Zitierter Abschnitt ::
· · · · ·
Im September 2020 warnte Admiral Charle Richard, Befehlshaber des Strategischen Kommandos der USA, das für das amerikanische Atomwaffenarsenal zuständig ist, dass „wir uns zum ersten Mal in der Geschichte unserer Nation mit zwei gleichwertigen nuklearen Konkurrenten konfrontiert sehen werden“. Richard bezog sich dabei auf die Atomwaffenarsenale von Russland und China.

Nach seinem Amtsantritt sah sich Biden sofort mit zwei großen Herausforderungen konfrontiert, für die er nicht gerüstet war: die Krise zwischen Russland und der Ukraine und Chinas Durchsetzung seiner nationalen Interessen in Taiwan und im Südchinesischen Meer.

In beiden Fällen bestand die Gefahr einer militärischen Eskalation bis hin zu einem direkten Konflikt zwischen dem US-Militär und den russischen und chinesischen Streitkräften, wobei in beiden Fällen die Möglichkeit eines Atomkriegs gegeben war.

Die Einleitung der russischen „militärischen Sonderoperation“ gegen die Ukraine im Februar 2022 brachte das Risiko einer Eskalation mit der NATO mit sich, was zu russischen Drohungen über den möglichen Einsatz von Atomwaffen führte, falls die NATO beschloss, direkt in der Ukraine zu intervenieren.
· · · · ·
Aufgeführte Zeilen ::
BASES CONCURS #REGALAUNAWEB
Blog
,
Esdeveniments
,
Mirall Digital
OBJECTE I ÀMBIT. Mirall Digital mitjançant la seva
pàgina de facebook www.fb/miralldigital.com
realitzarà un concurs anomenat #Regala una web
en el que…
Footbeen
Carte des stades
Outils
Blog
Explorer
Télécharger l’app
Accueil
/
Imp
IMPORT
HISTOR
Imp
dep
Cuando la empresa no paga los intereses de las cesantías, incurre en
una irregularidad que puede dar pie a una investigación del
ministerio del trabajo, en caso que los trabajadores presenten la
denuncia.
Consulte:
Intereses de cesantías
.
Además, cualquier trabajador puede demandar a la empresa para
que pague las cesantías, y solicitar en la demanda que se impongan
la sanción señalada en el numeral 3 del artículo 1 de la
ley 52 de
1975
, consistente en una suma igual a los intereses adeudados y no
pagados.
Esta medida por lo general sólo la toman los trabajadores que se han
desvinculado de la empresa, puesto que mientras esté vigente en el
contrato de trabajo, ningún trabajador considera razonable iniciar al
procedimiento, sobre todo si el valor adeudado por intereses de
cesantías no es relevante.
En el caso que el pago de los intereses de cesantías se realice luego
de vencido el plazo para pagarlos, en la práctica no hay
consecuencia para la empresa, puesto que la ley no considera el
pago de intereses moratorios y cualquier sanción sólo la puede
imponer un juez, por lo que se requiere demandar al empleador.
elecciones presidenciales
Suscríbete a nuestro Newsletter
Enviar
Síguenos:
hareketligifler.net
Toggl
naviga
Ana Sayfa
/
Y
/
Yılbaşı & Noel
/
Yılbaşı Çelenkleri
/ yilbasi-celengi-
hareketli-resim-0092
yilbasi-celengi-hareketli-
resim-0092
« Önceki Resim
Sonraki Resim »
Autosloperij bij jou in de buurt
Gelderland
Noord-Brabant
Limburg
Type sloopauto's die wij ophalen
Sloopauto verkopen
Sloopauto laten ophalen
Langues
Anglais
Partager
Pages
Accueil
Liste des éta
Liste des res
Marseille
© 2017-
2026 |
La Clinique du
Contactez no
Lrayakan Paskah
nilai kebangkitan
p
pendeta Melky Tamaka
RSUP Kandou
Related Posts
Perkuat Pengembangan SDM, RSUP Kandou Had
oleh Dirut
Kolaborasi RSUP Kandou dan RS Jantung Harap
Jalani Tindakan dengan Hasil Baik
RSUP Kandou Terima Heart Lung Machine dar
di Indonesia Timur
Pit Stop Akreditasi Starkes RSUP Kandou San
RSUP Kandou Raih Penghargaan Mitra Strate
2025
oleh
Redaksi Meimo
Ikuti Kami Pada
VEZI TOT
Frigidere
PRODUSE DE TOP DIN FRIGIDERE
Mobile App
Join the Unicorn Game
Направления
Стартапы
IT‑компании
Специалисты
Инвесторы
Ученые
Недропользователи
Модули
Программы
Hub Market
· · · · ·
Arbeitsauftrag 1 ::
Beantworte die folgenden Fragen zum zitierten Abschnitt über die nukleare Rivalität der USA mit Russland und China.
(a) In welchem Monat und Jahr sprach der Befehlshaber des Strategischen Kommandos der USA seine Warnung aus?
(b) Welche zwei großen Herausforderungen begegneten Biden nach seinem Amtsantritt?
(c) Für welchen Fall drohte Russland mit dem möglichen Einsatz von Atomwaffen?
Arbeitsauftrag 2 ::
Führe den zitierten Abschnitt über die nukleare Rivalität der USA mit Russland und China im Anschluss an seinen letzten Satz fort.

Ergebnis 1 ::
(a) Im September 2020.
(b) Die Krise zwischen Russland und der Ukraine sowie Chinas Durchsetzung seiner nationalen Interessen in Taiwan und im Südchinesischen Meer.
(c) Für den Fall, dass die NATO beschloss, direkt in der Ukraine zu intervenieren.

Ergebnis 2 ::
Und in einem Pentagon-Bericht vom November 2022 wird prognostiziert, dass China sein Atomwaffenarsenal bis zum Jahr 2035 von rund 400 auf mehr als 1.500 Waffen aufstocken wird.

Der neue START-Vertrag begrenzt die Anzahl der stationierten Atomsprengköpfe für die USA und Russland auf jeweils 1.550. Der Vertrag wurde nach dem Prinzip der bilateralen Gegenseitigkeit ausgehandelt.

Angesichts der Tatsache, dass die USA mit einem potenziellen chinesischen Atomwaffenarsenal von 1.500 Waffen und dem bestehenden russischen Arsenal von etwa der gleichen Anzahl konfrontiert sind, war klar, dass sich die USA in Bezug auf ihre strategischen Nuklearstreitkräfte in einer nachteiligen Position befinden würden, wenn sie nicht kontrolliert würden.

Während der NPR eine allgemeine politische Erklärung zum US-Kernwaffenarsenal abgibt, gibt es zwei weitere Dokumente – die Nuclear Employment Guidance des Präsidenten und die Nuclear Weapons Employment Planning and Posture Guidance des Verteidigungsministers – die die Planung für den tatsächlichen Einsatz von Kernwaffen im Einklang mit der nationalen Politik steuern.

Das letzte Dokument der Nuclear Employment Guidance, das 2019 veröffentlicht wurde, war eine Reaktion auf den NPR 2018. In dieser Anleitung wurde der neue W-76-2-Kernsprengkopf mit geringer Reichweite vollständig in die nuklearen Einsatzpläne der Vereinigten Staaten aufgenommen. Gleiches gilt für die neue Generation von B-61-Schwerkraftbomben, die die nuklearen Abschreckungskräfte der NATO bilden.

Die Einsatzpläne basierten auf dem Konzept „Eskalieren, um zu deeskalieren“ (d.h. durch den Einsatz einer kleinen Atomwaffe würden die USA und die NATO Russland davon abhalten, aus Angst vor einem allgemeinen nuklearen Schlagabtausch zu eskalieren).

Kurz gesagt, Amerikas Atomkriegspläne waren auf den lokalisierten Einsatz von Atomwaffen gegen eine russische und chinesische Bedrohung ausgerichtet.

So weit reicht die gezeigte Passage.